Short problem>
Print all entries word for word.

The data>
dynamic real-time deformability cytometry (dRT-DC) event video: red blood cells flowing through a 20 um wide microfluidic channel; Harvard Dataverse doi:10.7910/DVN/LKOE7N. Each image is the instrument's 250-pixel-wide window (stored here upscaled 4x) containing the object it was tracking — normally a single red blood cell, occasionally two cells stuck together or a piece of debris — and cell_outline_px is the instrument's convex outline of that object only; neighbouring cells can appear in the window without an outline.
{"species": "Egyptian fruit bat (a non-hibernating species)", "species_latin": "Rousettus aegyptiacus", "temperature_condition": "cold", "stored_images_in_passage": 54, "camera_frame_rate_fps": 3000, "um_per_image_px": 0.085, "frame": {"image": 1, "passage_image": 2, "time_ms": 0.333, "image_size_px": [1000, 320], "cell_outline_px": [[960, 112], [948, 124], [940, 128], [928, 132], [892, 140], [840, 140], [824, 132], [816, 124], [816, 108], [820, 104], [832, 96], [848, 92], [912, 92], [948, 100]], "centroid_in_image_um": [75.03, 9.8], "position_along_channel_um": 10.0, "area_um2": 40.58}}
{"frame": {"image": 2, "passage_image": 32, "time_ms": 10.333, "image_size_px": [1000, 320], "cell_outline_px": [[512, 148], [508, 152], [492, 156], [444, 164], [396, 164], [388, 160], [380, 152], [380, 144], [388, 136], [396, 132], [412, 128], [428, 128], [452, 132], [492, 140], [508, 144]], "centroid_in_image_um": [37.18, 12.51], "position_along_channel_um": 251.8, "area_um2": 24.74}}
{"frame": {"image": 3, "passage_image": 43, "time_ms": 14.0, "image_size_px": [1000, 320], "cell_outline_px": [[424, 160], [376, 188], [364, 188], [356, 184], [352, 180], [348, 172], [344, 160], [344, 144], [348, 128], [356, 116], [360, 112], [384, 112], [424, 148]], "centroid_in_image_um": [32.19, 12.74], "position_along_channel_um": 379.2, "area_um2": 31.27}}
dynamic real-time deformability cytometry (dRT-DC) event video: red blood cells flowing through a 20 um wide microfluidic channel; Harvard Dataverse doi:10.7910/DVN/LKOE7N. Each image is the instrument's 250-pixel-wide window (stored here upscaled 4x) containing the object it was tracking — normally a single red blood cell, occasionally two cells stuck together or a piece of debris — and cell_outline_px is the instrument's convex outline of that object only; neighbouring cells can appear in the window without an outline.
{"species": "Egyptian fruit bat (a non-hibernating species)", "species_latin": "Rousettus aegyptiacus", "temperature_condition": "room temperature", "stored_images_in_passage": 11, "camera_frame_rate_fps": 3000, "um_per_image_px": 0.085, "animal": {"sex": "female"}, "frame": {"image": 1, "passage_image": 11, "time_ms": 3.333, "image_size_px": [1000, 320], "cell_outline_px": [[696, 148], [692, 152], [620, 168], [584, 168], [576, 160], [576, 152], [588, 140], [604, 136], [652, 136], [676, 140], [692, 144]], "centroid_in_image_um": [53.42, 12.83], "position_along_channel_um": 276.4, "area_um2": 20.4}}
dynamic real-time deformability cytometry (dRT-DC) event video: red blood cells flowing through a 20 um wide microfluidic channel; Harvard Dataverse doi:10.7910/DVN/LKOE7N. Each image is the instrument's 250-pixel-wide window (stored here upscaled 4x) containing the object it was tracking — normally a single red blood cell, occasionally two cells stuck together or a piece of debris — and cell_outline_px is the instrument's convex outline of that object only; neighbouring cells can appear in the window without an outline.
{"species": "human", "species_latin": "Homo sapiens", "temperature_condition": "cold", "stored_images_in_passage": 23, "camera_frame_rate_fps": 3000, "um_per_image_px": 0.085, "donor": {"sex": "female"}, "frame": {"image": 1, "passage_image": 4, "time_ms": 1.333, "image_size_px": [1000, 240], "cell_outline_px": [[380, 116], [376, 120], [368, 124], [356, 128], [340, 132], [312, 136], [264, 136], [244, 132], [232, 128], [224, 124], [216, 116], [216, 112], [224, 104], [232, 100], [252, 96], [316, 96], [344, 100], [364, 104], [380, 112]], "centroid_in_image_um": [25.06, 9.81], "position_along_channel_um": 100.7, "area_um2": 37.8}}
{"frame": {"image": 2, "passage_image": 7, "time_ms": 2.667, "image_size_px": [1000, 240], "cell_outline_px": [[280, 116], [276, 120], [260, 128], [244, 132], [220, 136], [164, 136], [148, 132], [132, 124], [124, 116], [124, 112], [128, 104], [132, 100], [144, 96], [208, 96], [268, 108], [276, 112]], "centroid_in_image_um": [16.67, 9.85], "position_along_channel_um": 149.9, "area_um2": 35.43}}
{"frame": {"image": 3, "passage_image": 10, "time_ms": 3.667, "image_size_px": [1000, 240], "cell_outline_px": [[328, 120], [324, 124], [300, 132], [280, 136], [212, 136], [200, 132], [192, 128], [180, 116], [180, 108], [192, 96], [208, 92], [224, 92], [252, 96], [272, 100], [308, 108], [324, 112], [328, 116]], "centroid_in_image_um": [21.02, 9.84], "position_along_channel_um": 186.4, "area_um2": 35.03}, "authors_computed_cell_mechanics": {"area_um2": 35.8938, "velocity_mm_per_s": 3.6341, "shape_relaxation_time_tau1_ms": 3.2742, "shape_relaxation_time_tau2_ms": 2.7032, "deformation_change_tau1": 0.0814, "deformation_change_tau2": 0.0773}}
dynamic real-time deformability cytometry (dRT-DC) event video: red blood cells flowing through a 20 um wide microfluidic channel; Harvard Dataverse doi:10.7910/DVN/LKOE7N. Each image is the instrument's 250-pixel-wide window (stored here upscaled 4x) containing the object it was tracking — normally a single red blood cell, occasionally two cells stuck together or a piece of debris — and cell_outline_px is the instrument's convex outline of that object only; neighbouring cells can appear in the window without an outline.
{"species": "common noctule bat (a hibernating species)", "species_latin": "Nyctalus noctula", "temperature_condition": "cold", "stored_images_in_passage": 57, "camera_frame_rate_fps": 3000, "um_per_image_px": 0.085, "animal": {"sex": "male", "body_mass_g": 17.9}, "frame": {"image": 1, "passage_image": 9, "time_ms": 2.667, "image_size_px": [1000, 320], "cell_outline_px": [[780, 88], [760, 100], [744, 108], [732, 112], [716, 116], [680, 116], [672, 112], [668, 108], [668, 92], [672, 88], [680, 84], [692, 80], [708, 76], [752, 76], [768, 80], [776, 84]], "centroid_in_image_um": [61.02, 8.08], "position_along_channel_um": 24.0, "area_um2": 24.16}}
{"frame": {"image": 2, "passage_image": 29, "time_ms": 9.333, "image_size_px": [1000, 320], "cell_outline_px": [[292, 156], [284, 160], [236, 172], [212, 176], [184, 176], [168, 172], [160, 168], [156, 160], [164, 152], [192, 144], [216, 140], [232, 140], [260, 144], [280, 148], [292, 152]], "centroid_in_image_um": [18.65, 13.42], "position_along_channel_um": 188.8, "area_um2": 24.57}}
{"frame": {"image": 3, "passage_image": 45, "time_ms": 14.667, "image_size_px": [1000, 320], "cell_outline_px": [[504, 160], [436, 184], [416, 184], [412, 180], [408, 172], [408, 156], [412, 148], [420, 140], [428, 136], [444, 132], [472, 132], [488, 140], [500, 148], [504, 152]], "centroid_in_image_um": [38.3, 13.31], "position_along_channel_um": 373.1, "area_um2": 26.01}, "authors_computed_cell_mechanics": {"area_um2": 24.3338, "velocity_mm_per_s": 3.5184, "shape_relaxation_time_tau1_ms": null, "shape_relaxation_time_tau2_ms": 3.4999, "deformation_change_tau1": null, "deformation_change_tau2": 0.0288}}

The completed task>
dynamic real-time deformability cytometry (dRT-DC) event video: red blood cells flowing through a 20 um wide microfluidic channel; Harvard Dataverse doi:10.7910/DVN/LKOE7N. Each image is the instrument's 250-pixel-wide window (stored here upscaled 4x) containing the object it was tracking — normally a single red blood cell, occasionally two cells stuck together or a piece of debris — and cell_outline_px is the instrument's convex outline of that object only; neighbouring cells can appear in the window without an outline.
{"species": "Egyptian fruit bat (a non-hibernating species)", "species_latin": "Rousettus aegyptiacus", "temperature_condition": "cold", "stored_images_in_passage": 54, "camera_frame_rate_fps": 3000, "um_per_image_px": 0.085, "frame": {"image": 1, "passage_image": 2, "time_ms": 0.333, "image_size_px": [1000, 320], "cell_outline_px": [[960, 112], [948, 124], [940, 128], [928, 132], [892, 140], [840, 140], [824, 132], [816, 124], [816, 108], [820, 104], [832, 96], [848, 92], [912, 92], [948, 100]], "centroid_in_image_um": [75.03, 9.8], "position_along_channel_um": 10.0, "area_um2": 40.58}}
{"frame": {"image": 2, "passage_image": 32, "time_ms": 10.333, "image_size_px": [1000, 320], "cell_outline_px": [[512, 148], [508, 152], [492, 156], [444, 164], [396, 164], [388, 160], [380, 152], [380, 144], [388, 136], [396, 132], [412, 128], [428, 128], [452, 132], [492, 140], [508, 144]], "centroid_in_image_um": [37.18, 12.51], "position_along_channel_um": 251.8, "area_um2": 24.74}}
{"frame": {"image": 3, "passage_image": 43, "time_ms": 14.0, "image_size_px": [1000, 320], "cell_outline_px": [[424, 160], [376, 188], [364, 188], [356, 184], [352, 180], [348, 172], [344, 160], [344, 144], [348, 128], [356, 116], [360, 112], [384, 112], [424, 148]], "centroid_in_image_um": [32.19, 12.74], "position_along_channel_um": 379.2, "area_um2": 31.27}}
dynamic real-time deformability cytometry (dRT-DC) event video: red blood cells flowing through a 20 um wide microfluidic channel; Harvard Dataverse doi:10.7910/DVN/LKOE7N. Each image is the instrument's 250-pixel-wide window (stored here upscaled 4x) containing the object it was tracking — normally a single red blood cell, occasionally two cells stuck together or a piece of debris — and cell_outline_px is the instrument's convex outline of that object only; neighbouring cells can appear in the window without an outline.
{"species": "Egyptian fruit bat (a non-hibernating species)", "species_latin": "Rousettus aegyptiacus", "temperature_condition": "room temperature", "stored_images_in_passage": 11, "camera_frame_rate_fps": 3000, "um_per_image_px": 0.085, "animal": {"sex": "female"}, "frame": {"image": 1, "passage_image": 11, "time_ms": 3.333, "image_size_px": [1000, 320], "cell_outline_px": [[696, 148], [692, 152], [620, 168], [584, 168], [576, 160], [576, 152], [588, 140], [604, 136], [652, 136], [676, 140], [692, 144]], "centroid_in_image_um": [53.42, 12.83], "position_along_channel_um": 276.4, "area_um2": 20.4}}
dynamic real-time deformability cytometry (dRT-DC) event video: red blood cells flowing through a 20 um wide microfluidic channel; Harvard Dataverse doi:10.7910/DVN/LKOE7N. Each image is the instrument's 250-pixel-wide window (stored here upscaled 4x) containing the object it was tracking — normally a single red blood cell, occasionally two cells stuck together or a piece of debris — and cell_outline_px is the instrument's convex outline of that object only; neighbouring cells can appear in the window without an outline.
{"species": "human", "species_latin": "Homo sapiens", "temperature_condition": "cold", "stored_images_in_passage": 23, "camera_frame_rate_fps": 3000, "um_per_image_px": 0.085, "donor": {"sex": "female"}, "frame": {"image": 1, "passage_image": 4, "time_ms": 1.333, "image_size_px": [1000, 240], "cell_outline_px": [[380, 116], [376, 120], [368, 124], [356, 128], [340, 132], [312, 136], [264, 136], [244, 132], [232, 128], [224, 124], [216, 116], [216, 112], [224, 104], [232, 100], [252, 96], [316, 96], [344, 100], [364, 104], [380, 112]], "centroid_in_image_um": [25.06, 9.81], "position_along_channel_um": 100.7, "area_um2": 37.8}}
{"frame": {"image": 2, "passage_image": 7, "time_ms": 2.667, "image_size_px": [1000, 240], "cell_outline_px": [[280, 116], [276, 120], [260, 128], [244, 132], [220, 136], [164, 136], [148, 132], [132, 124], [124, 116], [124, 112], [128, 104], [132, 100], [144, 96], [208, 96], [268, 108], [276, 112]], "centroid_in_image_um": [16.67, 9.85], "position_along_channel_um": 149.9, "area_um2": 35.43}}
{"frame": {"image": 3, "passage_image": 10, "time_ms": 3.667, "image_size_px": [1000, 240], "cell_outline_px": [[328, 120], [324, 124], [300, 132], [280, 136], [212, 136], [200, 132], [192, 128], [180, 116], [180, 108], [192, 96], [208, 92], [224, 92], [252, 96], [272, 100], [308, 108], [324, 112], [328, 116]], "centroid_in_image_um": [21.02, 9.84], "position_along_channel_um": 186.4, "area_um2": 35.03}, "authors_computed_cell_mechanics": {"area_um2": 35.8938, "velocity_mm_per_s": 3.6341, "shape_relaxation_time_tau1_ms": 3.2742, "shape_relaxation_time_tau2_ms": 2.7032, "deformation_change_tau1": 0.0814, "deformation_change_tau2": 0.0773}}
dynamic real-time deformability cytometry (dRT-DC) event video: red blood cells flowing through a 20 um wide microfluidic channel; Harvard Dataverse doi:10.7910/DVN/LKOE7N. Each image is the instrument's 250-pixel-wide window (stored here upscaled 4x) containing the object it was tracking — normally a single red blood cell, occasionally two cells stuck together or a piece of debris — and cell_outline_px is the instrument's convex outline of that object only; neighbouring cells can appear in the window without an outline.
{"species": "common noctule bat (a hibernating species)", "species_latin": "Nyctalus noctula", "temperature_condition": "cold", "stored_images_in_passage": 57, "camera_frame_rate_fps": 3000, "um_per_image_px": 0.085, "animal": {"sex": "male", "body_mass_g": 17.9}, "frame": {"image": 1, "passage_image": 9, "time_ms": 2.667, "image_size_px": [1000, 320], "cell_outline_px": [[780, 88], [760, 100], [744, 108], [732, 112], [716, 116], [680, 116], [672, 112], [668, 108], [668, 92], [672, 88], [680, 84], [692, 80], [708, 76], [752, 76], [768, 80], [776, 84]], "centroid_in_image_um": [61.02, 8.08], "position_along_channel_um": 24.0, "area_um2": 24.16}}
{"frame": {"image": 2, "passage_image": 29, "time_ms": 9.333, "image_size_px": [1000, 320], "cell_outline_px": [[292, 156], [284, 160], [236, 172], [212, 176], [184, 176], [168, 172], [160, 168], [156, 160], [164, 152], [192, 144], [216, 140], [232, 140], [260, 144], [280, 148], [292, 152]], "centroid_in_image_um": [18.65, 13.42], "position_along_channel_um": 188.8, "area_um2": 24.57}}
{"frame": {"image": 3, "passage_image": 45, "time_ms": 14.667, "image_size_px": [1000, 320], "cell_outline_px": [[504, 160], [436, 184], [416, 184], [412, 180], [408, 172], [408, 156], [412, 148], [420, 140], [428, 136], [444, 132], [472, 132], [488, 140], [500, 148], [504, 152]], "centroid_in_image_um": [38.3, 13.31], "position_along_channel_um": 373.1, "area_um2": 26.01}, "authors_computed_cell_mechanics": {"area_um2": 24.3338, "velocity_mm_per_s": 3.5184, "shape_relaxation_time_tau1_ms": null, "shape_relaxation_time_tau2_ms": 3.4999, "deformation_change_tau1": null, "deformation_change_tau2": 0.0288}}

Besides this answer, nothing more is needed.